Suppose in an office all leave-applications are processed manually. Now this company is recruiting many new people every year. So the number of employee in the company has increased. So manual processing of leave application is becoming very difficult. So the management is considering the option of automating the leave processing system. If this is the case, then the system analyst would need to investigate the existing system, find the limitations present, and finally evaluate whether automating the system would help the organization.

Once the initial investigation is done and the need for new or improved system is established, all possible alternate solutions are chalked out. All these systems are known as "candidate systems". All the candidate systems are then weighed and the best alternative of all these is selected as the solution system, which is termed as the "proposed system". The proposed system is evaluated for its feasibility. Feasibility for a system means whether it is practical and beneficial to build that system.

Feasibility is evaluated from developer and customer's point of view. Developer sees whether they have the required technology or manpower to build the new system. Is building the new system really going to benefit the customer. Does the customer have the required money to build that type of a system? All these issues are covered in the feasibility study of the system. The feasibility of the system is evaluated on the three main issues: technical, economical, and operational. Another issue in this regard is the legal feasibility of the project.

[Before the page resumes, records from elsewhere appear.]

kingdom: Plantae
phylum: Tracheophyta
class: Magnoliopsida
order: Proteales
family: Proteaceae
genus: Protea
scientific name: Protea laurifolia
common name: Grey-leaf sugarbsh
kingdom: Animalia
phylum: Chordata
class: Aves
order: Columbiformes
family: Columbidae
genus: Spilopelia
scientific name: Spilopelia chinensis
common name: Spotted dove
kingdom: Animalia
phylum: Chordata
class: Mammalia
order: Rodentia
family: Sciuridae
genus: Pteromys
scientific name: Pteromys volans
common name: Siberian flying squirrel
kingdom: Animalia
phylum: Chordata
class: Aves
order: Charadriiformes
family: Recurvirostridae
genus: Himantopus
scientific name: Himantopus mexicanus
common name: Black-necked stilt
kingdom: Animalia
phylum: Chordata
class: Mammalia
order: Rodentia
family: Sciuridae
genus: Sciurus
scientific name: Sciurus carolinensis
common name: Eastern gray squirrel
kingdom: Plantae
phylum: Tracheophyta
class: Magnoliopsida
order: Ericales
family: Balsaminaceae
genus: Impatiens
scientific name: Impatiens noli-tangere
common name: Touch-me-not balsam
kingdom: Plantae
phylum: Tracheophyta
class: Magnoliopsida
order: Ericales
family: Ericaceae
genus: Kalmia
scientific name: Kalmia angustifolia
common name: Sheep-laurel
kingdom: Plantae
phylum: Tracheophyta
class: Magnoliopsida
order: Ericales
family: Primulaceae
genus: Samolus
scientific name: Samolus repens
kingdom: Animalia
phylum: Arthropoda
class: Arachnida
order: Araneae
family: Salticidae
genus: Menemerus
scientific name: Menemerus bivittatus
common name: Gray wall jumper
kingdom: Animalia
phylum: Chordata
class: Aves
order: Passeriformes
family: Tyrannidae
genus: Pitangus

various stages in system development

  1. Technical feasibility: Can the development of the proposed system be done with current equipment, existing software technology, and available personnel? Does it require new technology?

  2. Economic feasibility: Are there sufficient benefits in creating the system to make the costs acceptable? An important outcome of the economic feasibility study is the cost benefit analysis.

  3. Legal feasibility: It checks if there are any legal hassle in developing the system.

  4. Operational feasibility: Will the system be used if it is developed and implemented? Will there be resistance from users that will undermine the possible application benefits?

The result of the feasibility study is a formal document, a report detailing the nature and scope of the proposed solution. It consists of the following:

  • Statement of the problem
  • Details of findings
  • Findings and recommendations in concise form

Once the feasibility study is done then the project is approved or disapproved according to the results of the study. If the project seems feasible and desirable then the project is finally approved otherwise no further work is done on it.